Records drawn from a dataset
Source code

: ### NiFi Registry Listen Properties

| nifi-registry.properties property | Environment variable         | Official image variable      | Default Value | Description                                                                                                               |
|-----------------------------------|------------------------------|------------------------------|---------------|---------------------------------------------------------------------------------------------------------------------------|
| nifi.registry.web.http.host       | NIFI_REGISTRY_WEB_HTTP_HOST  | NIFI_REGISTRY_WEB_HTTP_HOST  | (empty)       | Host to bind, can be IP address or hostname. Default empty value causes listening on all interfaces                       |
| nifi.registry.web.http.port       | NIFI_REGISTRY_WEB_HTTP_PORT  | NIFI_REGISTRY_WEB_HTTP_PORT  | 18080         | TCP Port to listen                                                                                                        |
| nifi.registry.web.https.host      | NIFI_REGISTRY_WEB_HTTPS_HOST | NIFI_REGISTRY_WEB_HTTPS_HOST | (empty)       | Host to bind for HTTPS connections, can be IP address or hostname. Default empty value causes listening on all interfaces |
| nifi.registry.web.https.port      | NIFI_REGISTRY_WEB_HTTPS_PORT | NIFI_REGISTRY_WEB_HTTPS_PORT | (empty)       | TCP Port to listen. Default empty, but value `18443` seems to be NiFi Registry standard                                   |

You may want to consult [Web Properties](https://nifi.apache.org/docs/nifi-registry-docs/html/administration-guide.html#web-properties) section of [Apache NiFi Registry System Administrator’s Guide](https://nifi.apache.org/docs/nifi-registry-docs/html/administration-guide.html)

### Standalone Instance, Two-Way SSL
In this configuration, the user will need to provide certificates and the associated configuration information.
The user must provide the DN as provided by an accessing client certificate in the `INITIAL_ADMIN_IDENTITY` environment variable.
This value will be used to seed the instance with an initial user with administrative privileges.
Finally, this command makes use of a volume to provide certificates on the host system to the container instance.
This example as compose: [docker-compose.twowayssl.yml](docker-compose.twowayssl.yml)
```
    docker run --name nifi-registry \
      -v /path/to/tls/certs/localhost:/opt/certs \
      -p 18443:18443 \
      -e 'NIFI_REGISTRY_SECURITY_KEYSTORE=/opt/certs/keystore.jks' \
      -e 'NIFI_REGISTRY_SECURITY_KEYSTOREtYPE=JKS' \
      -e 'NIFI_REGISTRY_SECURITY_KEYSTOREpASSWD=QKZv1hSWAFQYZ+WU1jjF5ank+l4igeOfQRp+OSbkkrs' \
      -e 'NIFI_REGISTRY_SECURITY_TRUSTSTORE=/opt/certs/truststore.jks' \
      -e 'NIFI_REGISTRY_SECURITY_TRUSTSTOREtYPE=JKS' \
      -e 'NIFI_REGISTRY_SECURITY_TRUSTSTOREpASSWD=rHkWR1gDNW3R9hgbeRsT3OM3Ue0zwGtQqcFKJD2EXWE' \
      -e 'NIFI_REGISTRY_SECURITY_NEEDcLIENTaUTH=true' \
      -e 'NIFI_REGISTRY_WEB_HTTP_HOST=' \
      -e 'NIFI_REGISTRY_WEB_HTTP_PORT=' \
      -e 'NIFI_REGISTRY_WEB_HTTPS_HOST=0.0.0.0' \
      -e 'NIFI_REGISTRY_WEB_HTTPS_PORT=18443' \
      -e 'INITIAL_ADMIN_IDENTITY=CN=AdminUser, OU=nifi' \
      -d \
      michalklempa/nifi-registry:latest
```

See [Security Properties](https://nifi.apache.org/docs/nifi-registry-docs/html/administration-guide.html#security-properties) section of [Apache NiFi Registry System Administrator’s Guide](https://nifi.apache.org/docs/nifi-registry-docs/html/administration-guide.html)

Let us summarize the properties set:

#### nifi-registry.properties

* _What this task involves_
Scan the entries above for the word "Guide" and collect each line holding it.

* _Task response_
You may want to consult [Web Properties](https://nifi.apache.org/docs/nifi-registry-docs/html/administration-guide.html#web-properties) section of [Apache NiFi Registry System Administrator’s Guide](https://nifi.apache.org/docs/nifi-registry-docs/html/administration-guide.html)
See [Security Properties](https://nifi.apache.org/docs/nifi-registry-docs/html/administration-guide.html#security-properties) section of [Apache NiFi Registry System Administrator’s Guide](https://nifi.apache.org/docs/nifi-registry-docs/html/administration-guide.html)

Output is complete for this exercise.